Whether the average citizen of an intentional community is more motivated than the average ‘mainstream’ citizen will be explored further in coming blogposts, but before we leave hitch-hiking, there’s one final lesson to be learned. It’s a classic symptom of hitch-hiker ‘I’m-cooler-than-thou’ arrogance. You peer into the distance … is that a VW campervan? Yes it is … is the guy driving it sporting a scraggy beard and a faded T-shirt? Yes he is … ok, am I looking hippie enough? Ok perfect, here we go, this is going to be a ride for su- ZOOM! He passes you. You can’t believe it. Another car approaches: a brand new black Audi saloon. You begin to lower your sign, you begin withdraw your smile … and then it slithers to a halt. ‘Hey, hop in. I’m just coming back from a business meeting selling Captain Morgan rum for Diageo’. You are humbled. The guy speaks perfect English, he has air-conditioning, he offers you some water. He then casually informs you about the local area and explains that he’s going to Bilbao but that he knows a trucker route to Portugal – it’s only about 30 minutes out of his way so he drops you there. And so ends the lesson in judging a book by its cover.

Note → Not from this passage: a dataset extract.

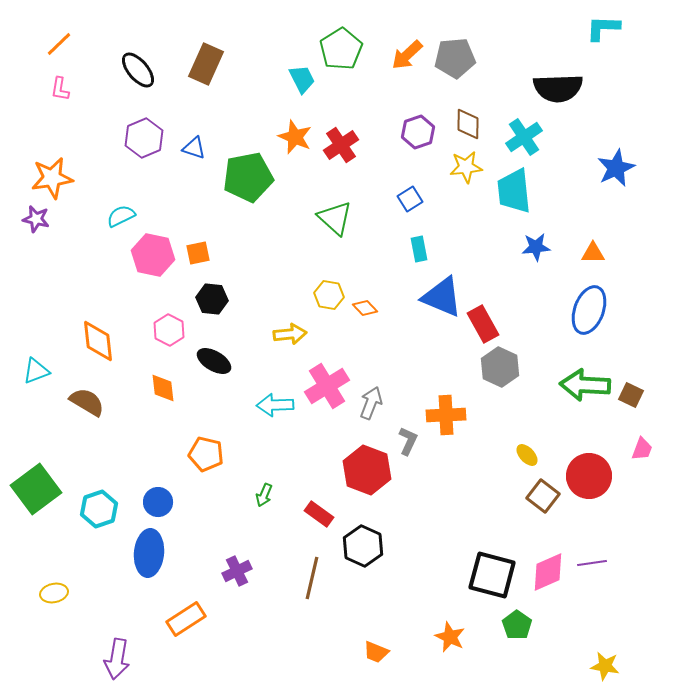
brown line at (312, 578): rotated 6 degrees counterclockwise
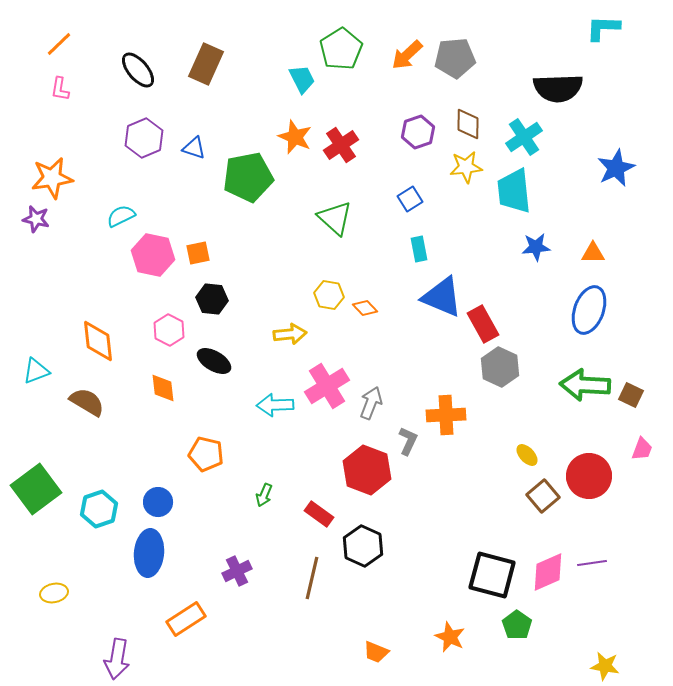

When you live in an intentional community, you’re used to be people sharing your views. They might disagree about whether amplified music should be banned after 10pm, but they sure as hell hate Tescos as much as you do. When you’re on the road, a lift is a lift. You meet nationalists, communists, stoners and market fundamentalists – and they’re all doing you a favour. You don’t choose who you sit next to, and normally you don’t really choose what to talk about. This exercise in humility and flexibility is a perfect workshop for anyone who has to live in close quarters with others, and who has to make joint decisions about how they live together. Even if you disagree with everything the driver says, you have to sit and listen, and unless you want to be left out on the road, you’re going to listen with patience. This is of course a lesson for everyone in all walks of life, but for those in intentional communities who state openness and inclusivity as one of their guiding principles, its absolutely essential learning.